(Stored records)
* * *

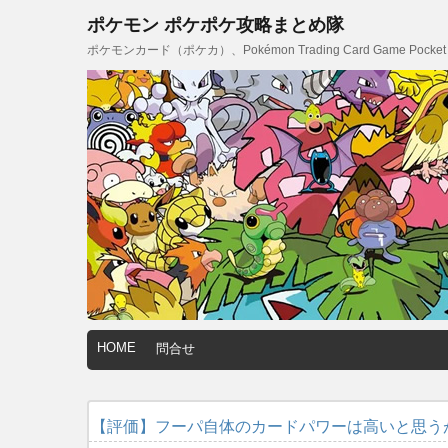
ポケモン ポケポケ攻略まとめ隊
ポケモンカード（ポケカ）、Pokémon Trading Card Game
HOME
問合せ
【評価】フーパ自体のカードパワーは高いと思う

* * *

* Problem requirements *
Select every line in the entries above that contains the string "ポケモンカード", and copy each of those lines.

* Response area *
ポケモンカード（ポケカ）、Pokémon Trading Card Game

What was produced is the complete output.